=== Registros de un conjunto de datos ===
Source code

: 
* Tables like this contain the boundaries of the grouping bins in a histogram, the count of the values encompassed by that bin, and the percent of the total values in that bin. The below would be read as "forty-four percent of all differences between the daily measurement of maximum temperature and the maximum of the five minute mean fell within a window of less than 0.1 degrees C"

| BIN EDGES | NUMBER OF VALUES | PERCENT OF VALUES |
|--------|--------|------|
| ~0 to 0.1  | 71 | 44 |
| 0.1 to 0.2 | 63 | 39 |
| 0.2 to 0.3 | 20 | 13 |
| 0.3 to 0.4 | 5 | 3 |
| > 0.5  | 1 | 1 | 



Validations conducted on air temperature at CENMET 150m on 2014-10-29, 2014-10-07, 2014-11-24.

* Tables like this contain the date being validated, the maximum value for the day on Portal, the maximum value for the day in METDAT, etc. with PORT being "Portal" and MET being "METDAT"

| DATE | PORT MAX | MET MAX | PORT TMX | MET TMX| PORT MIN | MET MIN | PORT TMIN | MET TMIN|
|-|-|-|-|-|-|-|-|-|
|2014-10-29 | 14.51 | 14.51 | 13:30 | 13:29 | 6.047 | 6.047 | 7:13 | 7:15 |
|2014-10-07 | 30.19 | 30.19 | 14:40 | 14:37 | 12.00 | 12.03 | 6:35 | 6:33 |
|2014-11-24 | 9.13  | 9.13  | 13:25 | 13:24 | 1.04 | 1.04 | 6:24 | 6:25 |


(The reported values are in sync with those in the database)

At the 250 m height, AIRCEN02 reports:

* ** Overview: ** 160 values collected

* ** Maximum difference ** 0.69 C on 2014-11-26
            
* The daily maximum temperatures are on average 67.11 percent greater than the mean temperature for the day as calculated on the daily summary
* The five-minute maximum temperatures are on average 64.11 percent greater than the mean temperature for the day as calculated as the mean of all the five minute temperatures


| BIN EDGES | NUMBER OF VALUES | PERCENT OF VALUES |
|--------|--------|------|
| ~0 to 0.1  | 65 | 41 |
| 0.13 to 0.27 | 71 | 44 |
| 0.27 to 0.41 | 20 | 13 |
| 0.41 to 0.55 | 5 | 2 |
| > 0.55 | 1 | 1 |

=== QUÉ ENTREGAR ===
Dispón como tabla Markdown las líneas de los registros que van desde la que contiene "160 values collected" hasta la que contiene "five minute temperatures", ambas incluidas. Usa las columnas Nº y Línea, numera cada fila y omite las líneas en blanco.

=== SOLUCIÓN ===
| Nº | Línea |
|---|---|
| 1 | * ** Overview: ** 160 values collected |
| 2 | * ** Maximum difference ** 0.69 C on 2014-11-26 |
| 3 | * The daily maximum temperatures are on average 67.11 percent greater than the mean temperature for the day as calculated on the daily summary |
| 4 | * The five-minute maximum temperatures are on average 64.11 percent greater than the mean temperature for the day as calculated as the mean of all the five minute temperatures |